NASA awards contracts for first Moon Base missions to the lunar south pole
NASA locked in rover and lander work for the lunar south pole, turning Moon Base from a concept into a test of whether the agency can build a real operating foothold.

NASA deepened its moon-base push on Tuesday, awarding rover and lander work meant to turn the lunar south pole from a destination into a proving ground for sustained operations. The agency said the new contracts are part of Moon Base, a phased effort to build human presence, scientific activity and eventually permanent infrastructure on the Moon.
The first mission, Moon Base I, is targeted to launch no earlier than fall 2026 on Blue Origin’s Blue Moon Mark 1 Endurance lander. It will carry the Stereo Cameras for Lunar Plume-Surface Studies and a Laser Retroreflective Array to Shackleton Connecting Ridge, a site NASA says should lower risk for crewed landings now planned as early as 2028. Moon Base II is planned for later in 2026 and will deliver more than 1,100 pounds of cargo on Astrobotic’s Griffin lander, including Astrolab’s FLIP rover. Moon Base III is also targeted for 2026 and will carry the first payload chosen through NASA’s Payloads and Research Investigations on the Surface of the Moon program.
The awards show how NASA is trying to assemble the architecture of a moon base piece by piece. Rovers are not just side projects; they are what will let astronauts move cargo, scout terrain and test operations before a larger footprint exists. Astrolab said its CLV-1 vehicle is designed primarily to carry astronauts and their supplies, while also operating remotely in some modes, and NASA officials said the first phase also includes Firefly Aerospace’s Elytra spacecraft carrying the first lunar drones. That combination of landers, rovers and drones is designed to map hazards, gather data and support Artemis crews before any lasting outpost can take shape.

NASA Administrator Jared Isaacman called the Moon Base “America’s and humanity’s first outpost on another celestial world,” framing the effort as both a learning program and a step toward Mars. He thanked President Donald Trump, Congress, industry and international partners, along with the NASA workforce. The broader plan is built in phases: experimentation and robotic scouting through 2029, permanent infrastructure and a power grid in the early 2030s, and longer-term human habitation later in the 2030s.

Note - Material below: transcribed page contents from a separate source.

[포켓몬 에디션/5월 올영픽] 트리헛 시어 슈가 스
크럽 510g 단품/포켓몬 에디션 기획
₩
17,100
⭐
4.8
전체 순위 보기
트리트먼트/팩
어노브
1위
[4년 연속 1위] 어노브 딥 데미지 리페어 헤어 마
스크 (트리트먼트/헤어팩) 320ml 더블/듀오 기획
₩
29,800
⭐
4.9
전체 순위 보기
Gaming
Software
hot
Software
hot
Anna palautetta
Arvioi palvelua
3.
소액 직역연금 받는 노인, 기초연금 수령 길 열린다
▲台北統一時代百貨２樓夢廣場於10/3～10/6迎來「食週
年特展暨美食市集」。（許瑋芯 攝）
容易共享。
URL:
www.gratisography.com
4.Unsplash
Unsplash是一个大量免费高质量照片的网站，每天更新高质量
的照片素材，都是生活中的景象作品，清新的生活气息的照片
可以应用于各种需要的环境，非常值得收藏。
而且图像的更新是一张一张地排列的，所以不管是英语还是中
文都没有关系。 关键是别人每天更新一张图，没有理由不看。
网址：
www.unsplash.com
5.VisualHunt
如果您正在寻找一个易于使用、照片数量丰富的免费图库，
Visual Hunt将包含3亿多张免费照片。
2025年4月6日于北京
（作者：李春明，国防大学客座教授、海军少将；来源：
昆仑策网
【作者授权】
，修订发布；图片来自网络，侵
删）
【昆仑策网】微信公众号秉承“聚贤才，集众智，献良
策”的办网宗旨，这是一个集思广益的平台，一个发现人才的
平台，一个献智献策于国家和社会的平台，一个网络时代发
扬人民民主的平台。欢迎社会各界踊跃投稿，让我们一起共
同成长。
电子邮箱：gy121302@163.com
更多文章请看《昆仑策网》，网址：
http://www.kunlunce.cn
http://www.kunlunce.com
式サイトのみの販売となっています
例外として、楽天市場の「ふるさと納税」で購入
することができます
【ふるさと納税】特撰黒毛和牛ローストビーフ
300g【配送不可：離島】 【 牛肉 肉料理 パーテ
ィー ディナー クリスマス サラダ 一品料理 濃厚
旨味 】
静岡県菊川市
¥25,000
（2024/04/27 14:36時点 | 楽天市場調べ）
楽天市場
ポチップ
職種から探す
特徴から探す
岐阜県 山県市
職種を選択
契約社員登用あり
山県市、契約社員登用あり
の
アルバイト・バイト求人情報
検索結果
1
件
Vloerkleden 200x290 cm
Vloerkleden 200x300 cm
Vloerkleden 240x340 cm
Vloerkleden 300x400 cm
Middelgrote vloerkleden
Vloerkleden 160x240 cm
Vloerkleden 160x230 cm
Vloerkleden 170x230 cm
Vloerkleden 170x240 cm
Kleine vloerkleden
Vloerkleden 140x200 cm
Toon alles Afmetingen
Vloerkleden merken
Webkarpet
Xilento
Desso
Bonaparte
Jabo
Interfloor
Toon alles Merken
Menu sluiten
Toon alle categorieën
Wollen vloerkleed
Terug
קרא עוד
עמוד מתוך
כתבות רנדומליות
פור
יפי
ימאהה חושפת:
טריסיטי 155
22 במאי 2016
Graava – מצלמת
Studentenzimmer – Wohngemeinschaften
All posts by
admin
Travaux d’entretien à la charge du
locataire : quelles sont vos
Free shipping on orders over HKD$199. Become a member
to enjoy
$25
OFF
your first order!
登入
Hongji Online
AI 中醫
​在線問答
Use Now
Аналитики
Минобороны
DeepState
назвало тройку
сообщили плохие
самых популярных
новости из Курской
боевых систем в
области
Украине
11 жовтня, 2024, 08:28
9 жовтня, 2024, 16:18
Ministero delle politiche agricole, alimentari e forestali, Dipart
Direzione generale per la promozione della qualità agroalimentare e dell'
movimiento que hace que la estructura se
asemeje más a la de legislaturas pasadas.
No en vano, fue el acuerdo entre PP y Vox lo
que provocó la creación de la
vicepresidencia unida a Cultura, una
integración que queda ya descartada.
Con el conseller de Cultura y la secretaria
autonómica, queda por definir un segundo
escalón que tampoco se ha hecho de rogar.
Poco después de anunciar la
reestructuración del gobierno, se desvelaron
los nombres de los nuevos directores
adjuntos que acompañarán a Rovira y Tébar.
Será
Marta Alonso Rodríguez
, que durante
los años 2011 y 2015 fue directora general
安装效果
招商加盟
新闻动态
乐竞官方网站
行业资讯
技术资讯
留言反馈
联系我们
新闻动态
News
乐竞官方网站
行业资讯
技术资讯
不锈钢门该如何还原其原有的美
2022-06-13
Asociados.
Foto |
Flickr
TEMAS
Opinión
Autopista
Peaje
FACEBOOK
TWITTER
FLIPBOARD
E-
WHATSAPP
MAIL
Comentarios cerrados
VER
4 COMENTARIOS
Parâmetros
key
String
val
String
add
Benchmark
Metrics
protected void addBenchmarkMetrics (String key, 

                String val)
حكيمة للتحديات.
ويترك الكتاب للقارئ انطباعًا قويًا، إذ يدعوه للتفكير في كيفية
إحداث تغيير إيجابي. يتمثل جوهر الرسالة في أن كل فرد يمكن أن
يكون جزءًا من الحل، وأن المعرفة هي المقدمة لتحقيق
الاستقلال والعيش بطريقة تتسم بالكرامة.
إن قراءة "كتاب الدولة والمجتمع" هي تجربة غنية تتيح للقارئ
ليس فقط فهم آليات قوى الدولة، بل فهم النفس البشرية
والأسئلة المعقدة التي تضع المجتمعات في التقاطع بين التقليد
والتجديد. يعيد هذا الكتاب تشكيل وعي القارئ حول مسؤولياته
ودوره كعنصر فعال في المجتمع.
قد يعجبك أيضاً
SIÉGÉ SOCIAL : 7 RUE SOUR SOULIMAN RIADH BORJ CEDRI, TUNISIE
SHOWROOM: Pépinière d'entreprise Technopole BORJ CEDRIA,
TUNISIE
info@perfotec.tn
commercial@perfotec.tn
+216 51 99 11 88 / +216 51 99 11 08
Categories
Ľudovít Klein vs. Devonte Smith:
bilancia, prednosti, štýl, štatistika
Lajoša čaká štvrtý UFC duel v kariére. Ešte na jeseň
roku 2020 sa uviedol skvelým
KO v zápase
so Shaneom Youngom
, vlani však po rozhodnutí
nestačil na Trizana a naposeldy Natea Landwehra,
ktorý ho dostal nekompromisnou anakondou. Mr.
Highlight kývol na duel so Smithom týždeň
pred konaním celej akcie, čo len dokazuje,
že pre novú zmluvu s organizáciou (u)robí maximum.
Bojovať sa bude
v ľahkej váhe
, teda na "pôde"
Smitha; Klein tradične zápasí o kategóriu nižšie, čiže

The contracts also extend NASA’s Commercial Lunar Payload Services strategy. In July 2025, the agency awarded Firefly Aerospace $176.7 million to deliver two rovers and three scientific instruments, the first multiple-rover mission intended to study the lunar south pole and permanently shadowed regions. NASA had already chosen Intuitive Machines, Lunar Outpost and Venturi Astrolab in 2024 for lunar terrain vehicle development under a contract that could reach $4.6 billion. On Tuesday, NASA said Astrolab and Lunar Outpost received the rover task orders, while Blue Origin will deliver the rovers to the Moon under its lander deal, reported at $188 million with an additional $280.4 million option period. The result is a more concrete Moon Base, but also a timeline that still depends on multiple launches, new hardware and a narrow runway before astronauts are meant to arrive.